In his email, Nord acknowledged that the U.S. Constitution's First Amendment guarantees freedom of speech.

"This guarantee generally safeguards the right of individuals to express themselves without governmental restraint," Nord wrote. "Nevertheless, the free speech clause of the First Amendment is not absolute. It has never been interpreted to guarantee all forms of speech without any restraint whatsoever."

Supreme Court rulings reflect that government agencies may place reasonable restrictions on the time, place and manner of individual expression, he wrote.

"Before the Westboro Baptist visit, what we discovered is that most colleges and universities now have free speech zones, and NIC did not have a policy," said retired NIC instructor and local civil rights activist, Tony Stewart.
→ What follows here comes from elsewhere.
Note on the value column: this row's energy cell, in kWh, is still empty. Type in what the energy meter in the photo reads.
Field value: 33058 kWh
Free speech zone policies must be "content neutral," Stewart said.

There are, he said, two constitutional amendments that must be considered: the first amendment right to free speech, and the 14th amendment's right to equal protection under the law.
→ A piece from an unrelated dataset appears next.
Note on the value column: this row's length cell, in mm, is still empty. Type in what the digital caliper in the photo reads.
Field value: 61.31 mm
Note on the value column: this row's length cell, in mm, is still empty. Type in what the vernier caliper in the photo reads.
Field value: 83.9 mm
"How you balance those two in a democracy is really important," Stewart said. "You have to craft policies in a way where you don't infringe upon free speech during peaceful assembly, and you protect peoples' right to freedom from physical threats and violence."

"Most colleges and universities do have this kind of policy," he said.

Barbara Chamberlain, director of public affairs at Washington State University Spokane, said her campus has a similar policy in place.

"We designate a specific location for something that's going to attract a large group of people," Chamberlain said.

It's the same place for every type of group, Chamberlain said, and does not discriminate based on the content.

"It's not meant to infringe on the free speech rights of anyone, but to balance the interests of tuition-paying students with those rights," Chamberlain said.

If approved, NIC's policy will prohibit "leafleting, picketing, speech-making, demonstration, petition circulation, posting signs, and similar speech-related activities" if those activities:

* impede driving or walking on campus;

* disrupt regular or authorized activities on NIC's grounds of facilities including classrooms, offices and laboratories;

* are conducted within 20 feet of all exits, entrances, staircases, parking lots and roadways;

* are conducted at a volume that disrupts the normal use of classrooms, offices and labs.

The policy gives the college's vice president for Resource Management the authority to designate a portion of the campus, and the time of day, when the grounds are not available for speech activities in order to meet traffic, emergency access and public transit needs.

Demonstrators will be required to give the campus safety department 48-hour notice prior to picketing or other activities.

Violators of the policy, if they are staff or students, would be subject to campus disciplinary proceedings. Others would be asked to leave campus, and would be subject to arrest for criminal trespass, if they failed to leave.